Alle meine Leben

Autor*in
Wylie, Sarah
ISBN
978-3-570-15952-1
Übersetzer*in
Ernst, Alexandra
Ori. Sprache
Englisch
Illustrator*in
Seitenanzahl
315
Verlag
Gattung
Ort
München
Jahr
2014
Lesealter
14-15 Jahre16-17 Jahreab 18 Jahre
Einsatzmöglichkeiten
Bücherei
Preis
14,99 €
Bewertung
empfehlenswert

Schlagwörter

Teaser

„Eine größere Liebe kann niemand haben als die, sein Leben hinzugeben (15,13)". Stimmt man diesem Vers des Johannesevangeliums als liebender Leser vor der Lektüre dieses verblüffend anderen Romans ohne Einschränkungen zu, so gewinnt man im Laufe des Romans einen ganz neuen Blick darauf. In einem unfassbaren Ringen mit sich und den geliebten Menschen wird die Protagonistin zu einer neuer Erkenntnis geführt: „Manchmal ist das Größte, was man tun kann, für jemanden zu leben.“

Beurteilungstext

Die Geschichte, die die in Kanada lebende Sarah Wylie in ihrem ersten Roman erzählt, lässt einen als Leser nicht unberührt. Das liegt aber nicht daran, dass die Krebskrankheit eines Teenagers behandelt wird und über dieses affektiv besetzte Thema beim Leser Emotionen geweckt werden. In diesem Roman wird nicht die Perspektive der Erkrankten aufgegriffen, sondern die derjenigen, die auch mit der Krankheit und insbesondere mit der eigenen Hilflosigkeit umzugehen haben – und darin besteht eine große Aufgabe, die nicht selten unterschätzt wird: „Niemand redet je über die andere Seite der Medaille. Davon, dass wir auch sie brauchen. Stattdessen müssen wir uns hinstellen und erwachsen werden und den Dingen ins Gesicht schauen und stark sein für Jena, während sie sich hinlegen muss und schwach wird, während sie langsam aufgefressen wird“ (131).

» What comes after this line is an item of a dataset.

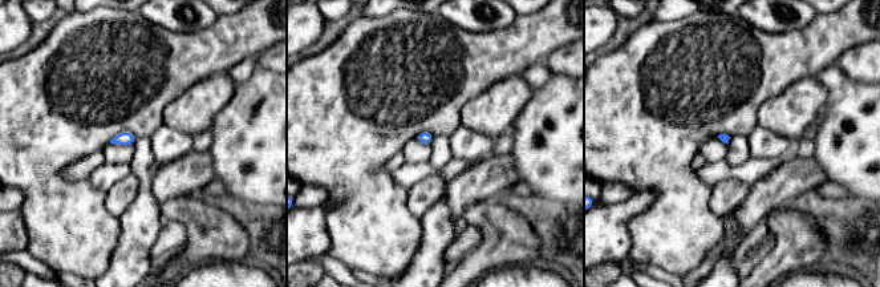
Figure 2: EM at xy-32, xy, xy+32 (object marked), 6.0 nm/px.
{"act": "show", "view": "em", "slice": "xy", "step": 4, "show": "letters", "at": "same"}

Und die Bewältigung dieser Aufgabe versucht jede Figur im Roman auf je eigene Weise. Im Mittelpunkt steht Dani, ein 16-jähriges Mädchen, dessen Zwillingsschwester Jena an Leukämie erkrankt ist. Aber nicht einmal Dani als Zwillingsschwester kann ihr mit einer Knochenmarkspende helfen – sie sind „zu verschieden“ (14), sagen die Ärzte. Und damit fühlt sich Dani nicht nur als „nutzloses Back-up“ (134), sondern es werden starke Schuldgefühle in ihr geweckt. Denn warum trifft es ihre Schwester Jena, die frechere, mutigere und sportlichere von ihnen, und nicht sie selber? Die Folge ist, dass Dani ihrer Schwester nicht mehr zu begegnen weiß: Wie soll und kann sie mit ihr reden? Sie setzt alles daran, ihrer Schwester aus dem Weg zu gehen und das Thema „Jena“ weitestgehend zu verdrängen. Dass der Versuch aber scheitert, darauf weisen nicht nur die auftretenden Schwierigkeiten in der Schule und die Abkehr von den alten Freunden hin, sondern auch die Wut darüber, dass Jena in der Schule scheinbar schon von allen vergessen wird, obwohl sie noch am Leben ist. Den Versuch, zu verdrängen, und die Distanz der Schwestern in den wenigen dargestellten Begegnungen empfindet man als Leser geradezu körperlich mit.

Aber nicht nur Dani hat Schuldgefühle. Vielmehr stellen sich die Schuldgefühle in Form unterschiedlicher emotionaler Fäden als Handlungsmotive aller Figuren heraus, die ineinandergewoben ein Geflecht von Versuchen auslösen, sich oder andere von Schuldgefühlen zu befreien. Die Eltern haben Schuldgefühle Dani gegenüber, weil sie so viel Zeit für Jena aufbringen müssen. Dani hat wiederum Schuldgefühle ihren Eltern gegenüber, weil sie sich nicht in der Lage fühlt, deren Wünsche an sie als einzige „verbleibende“ Tochter ausreichend gerecht zu werden: Sie muss alles schaffen und ihre Eltern glücklich machen. Und Dani weiß, dass die Eltern versuchen, ihre Schuldgefühle ihr gegenüber zu mildern. Und damit verfehlen die Zuwendungen ihre Wirkung, Dani Zeit zu widmen und sie als Tochter mit eigenen Bedürfnissen wahrzunehmen. Dani gibt nur vor, sich zu freuen, um ihren Eltern eine Freude zu machen. Und auch Wut und Trauer treten nicht nur bei Dani auf, sondern auch die Eltern können sich diesen Affekten ihr gegenüber nicht verwehren.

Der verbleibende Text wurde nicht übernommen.